I agree that while it is the Father’s responsibility biblically to be the spiritual head of the family, the majority of the actual work is put on the mother’s shoulders, especially in our homes where moms are home all day raising the children and the father is at work providing. But even just fulfilling that Biblical division of roles– father providing, mother nurturing– is a spiritual testimony to our children about obedience to God. What the father must be careful to do is ensure that the children respect and honour their mother by showing her respect and honour himself. Simply by letting the children know that he is in complete agreement with what the mother is teaching, and showing that through his actions is important. There are many cases where the father is absent physically, mentally and/or spiritually, and that leaves moms to be the sole spiritual leader — a situation that God never intended. What fathers need to be careful of is not using work, or the fact that mom is handling it, as an excuse to absent themselves from the family’s spiritual journey. They must be an example to their children as to what a godly father, husband, friend, etc. should be, for both their sons who should want to be like them, and their daughters who should want to someday marry someone like them. That means being present and available as much as it within his power to be so. When men opt to let some one else do this, their children really miss out.

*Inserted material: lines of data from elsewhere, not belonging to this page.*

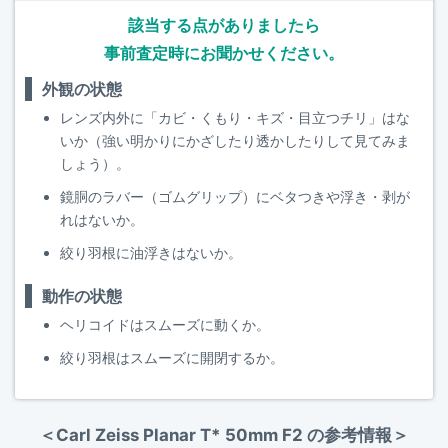
該当する点がありましたら
事前査定時にお聞かせください。
外観の状態
レンズ内外に「カビ・くもり・キズ・目立つチリ」はな
いか（強い明かりにかざしたり透かしたりして見てみま
しょう）。
鏡胴のラバー（ゴムグリップ）にベタつきや浮き・剥が
れはないか。
絞り羽根に油浮きはないか。
動作の状態
ヘリコイドはスムーズに動くか。
絞り羽根はスムーズに開閉するか。
＜Carl Zeiss Planar T* 50mm F2 の参考情報＞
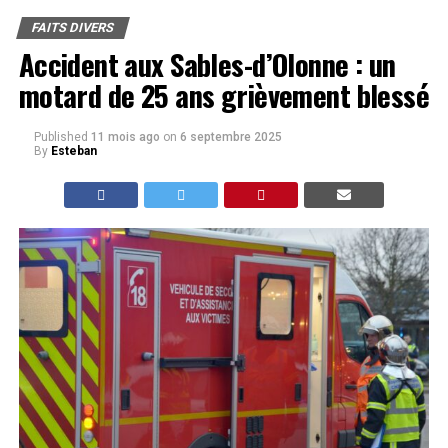
FAITS DIVERS
Accident aux Sables-d’Olonne : un
motard de 25 ans grièvement blessé
Published
11 mois ago
on
6 septembre 2025
By
Esteban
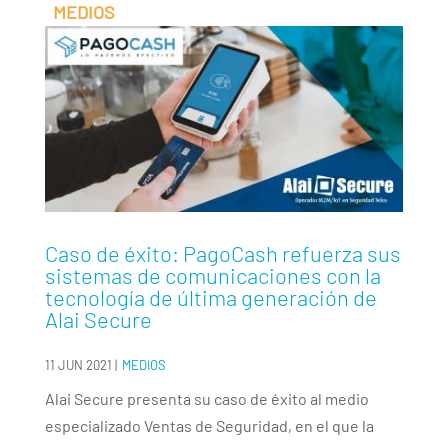
Caso de éxito: PagoCash refuerza sus
sistemas de comunicaciones con la
tecnología de última generación de
Alai Secure
11 JUN 2021
|
MEDIOS
Alai Secure presenta su caso de éxito al medio
especializado Ventas de Seguridad, en el que la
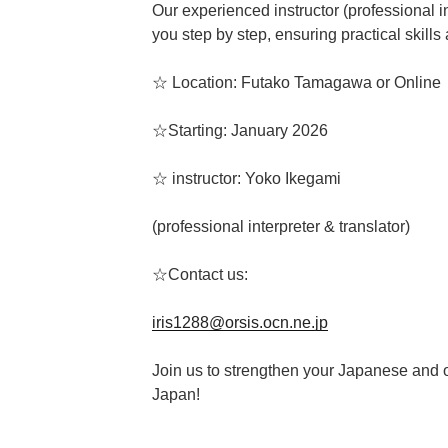
Our experienced instructor (professional in
you step by step, ensuring practical skill
☆ Location: Futako Tamagawa or Online
☆Starting: January 2026
☆ instructor: Yoko Ikegami
(professional interpreter & translator)
☆Contact us:
iris1288@orsis.ocn.ne.jp
Join us to strengthen your Japanese and 
Japan!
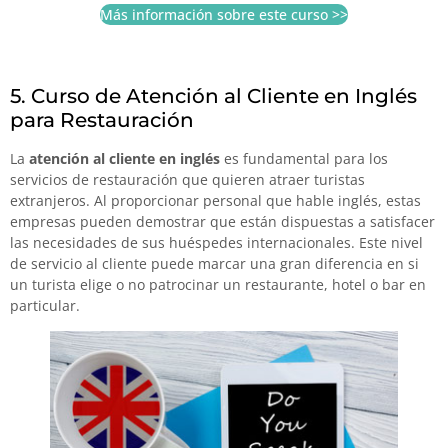
Más información sobre este curso >>
5. Curso de Atención al Cliente en Inglés
para Restauración
La
atención al cliente en inglés
es fundamental para los
servicios de restauración que quieren atraer turistas
extranjeros. Al proporcionar personal que hable inglés, estas
empresas pueden demostrar que están dispuestas a satisfacer
las necesidades de sus huéspedes internacionales. Este nivel
de servicio al cliente puede marcar una gran diferencia en si
un turista elige o no patrocinar un restaurante, hotel o bar en
particular.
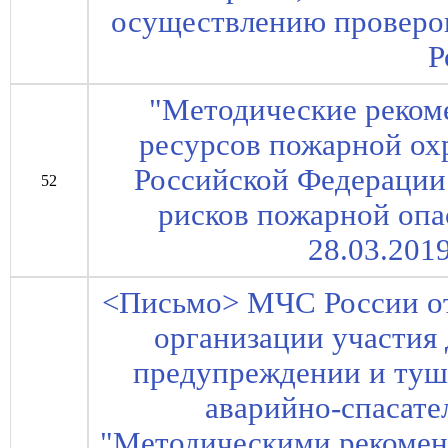
осуществлению проверок
Р
"Методические реко
ресурсов пожарной ох
Российской Федерации
52
рисков пожарной опа
28.03.2019
<Письмо> МЧС России от
организации участия
предупреждении и туш
аварийно-спасате
"Методическими рекоме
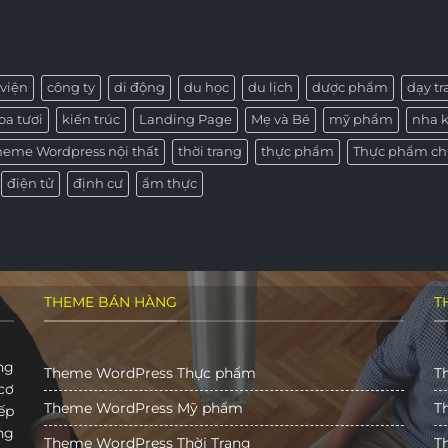
viện
công ty
di động
du học
du lịch
dược phẩm
dạy t
oa tươi
kiến trúc
Landing Page
Mẹ và Bé
mỹ phẩm
nha 
heme Wordpress nội thất
thời trang
thực phẩm
Thực phẩm ch
điện tử
định cư
ẩm thực
THEME BÁN HÀNG
T
ng
Theme WordPress Thực phẩm
T
cơ
Theme WordPress Mỹ phẩm
T
ếp
ng
Theme WordPress Thời Trang
T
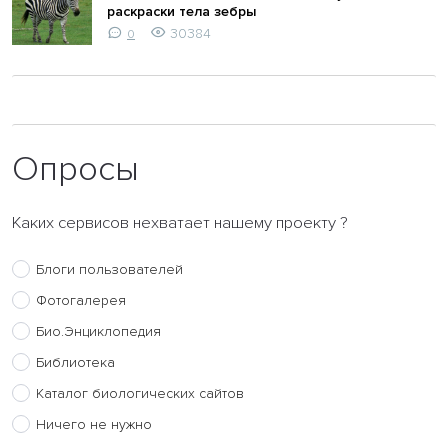
раскраски тела зебры
30384
0
Опросы
Каких сервисов нехватает нашему проекту ?
Блоги пользователей
Фотогалерея
Био.Энциклопедия
Библиотека
Каталог биологических сайтов
Ничего не нужно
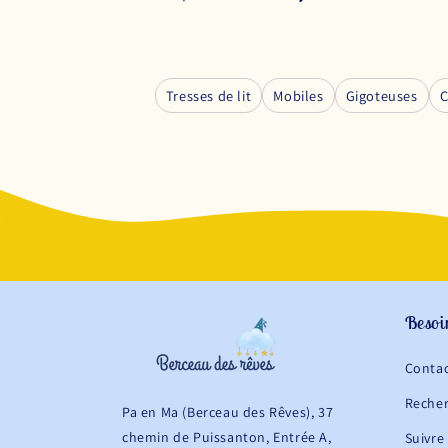
Tresses de lit
Mobiles
Gigoteuses
C
Besoi
Conta
Reche
Pa en Ma (Berceau des Rêves), 37
chemin de Puissanton, Entrée A,
Suivre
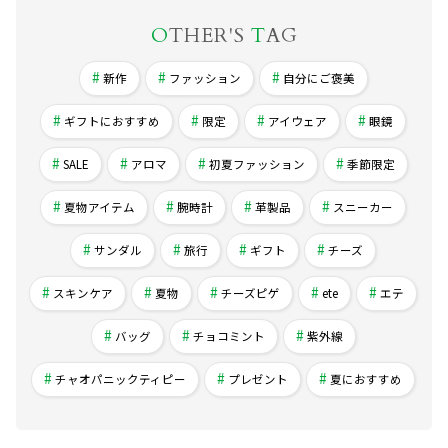
O
THER'S
T
AG
新作
ファッション
自分にご褒美
ギフトにおすすめ
限定
アイウェア
眼鏡
SALE
アロマ
初夏ファッション
季節限定
夏物アイテム
腕時計
革製品
スニーカー
サンダル
旅行
ギフト
チーズ
スキンケア
夏物
チーズピゲ
ete
エテ
バッグ
チョコミント
紫外線
チャオパニックティピー
プレゼント
夏におすすめ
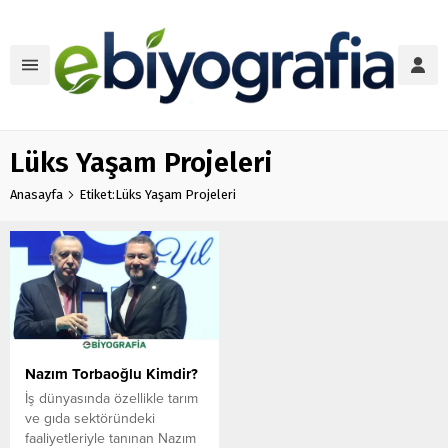
Lüks Yaşam Projeleri
Anasayfa
Etiket:Lüks Yaşam Projeleri
Nazım Torbaoğlu Kimdir?
İş dünyasında özellikle tarım
ve gıda sektöründeki
faaliyetleriyle tanınan Nazım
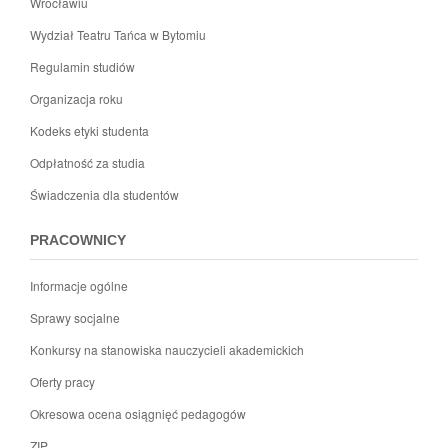
Wrocławiu
Wydział Teatru Tańca w Bytomiu
Regulamin studiów
Organizacja roku
Kodeks etyki studenta
Odpłatność za studia
Świadczenia dla studentów
PRACOWNICY
Informacje ogólne
Sprawy socjalne
Konkursy na stanowiska nauczycieli akademickich
Oferty pracy
Okresowa ocena osiągnięć pedagogów
ZIP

Although I would have been interested in hearing the views of homeschool vs public school, that wasn’t the point the film-makers were making, though there was enough in there to make me wish they had of spoken more about the detrimental effects of seperating the family in terms of public education. I think they probably figured opening one can of worms was enough for a one hour documentary. Perhaps they’ll make a Part II?
While our church does have a children’s and youth ministry program, I am not completely convinced it would be best to eliminate them. Our children grade six and under are present throughout the service until right before the message when they are dismissed to their classrooms for the last 40mins or so. No one is concerned about children staying through the message. My younger son has done so several times because he wants to stay with me.
Our church has a youth group that meets most friday evenings, but also a girls teen Bible study and a boys teen bible study on wednesday nights in different places. We have a very active core group of teens who are really making efforts to live for Jesus. They are being given lots of opportunities to serve during the service as well — they are serving in the audio-visual ministry, the worship bands, and welcome ministries. Is it possible that these youth ministries still have a place of sorts? while they should not replace the instruction in the home, could they not serve a need the same way that men need to hang out with other men or women need to hang out with other women? And small children need to play with other small children? While responsible leadership, supervision and accountability are needed (and I am sad to say it is not always present in every church), wouldn’t it be better to allow teens to interact in this environment than some of the other secular alternatives? Especially if faith is being taught in the home, and the church is only reinforcing that instruction? Again, sadly not always the case.
While ours is not an family integrated church per se, we do do a lot of integrated events, such as family camp and winter carnival, and BBQs and picnics. Everyone is welcome and everyone knows everyone else’s children and we are very close and supportive of one another. I think we have, or are getting closer to, a pretty good handle on this balance at our church for the most part. I would like to see us move closer to the biblical model, but I am content with the fact that we are moving in the right direction.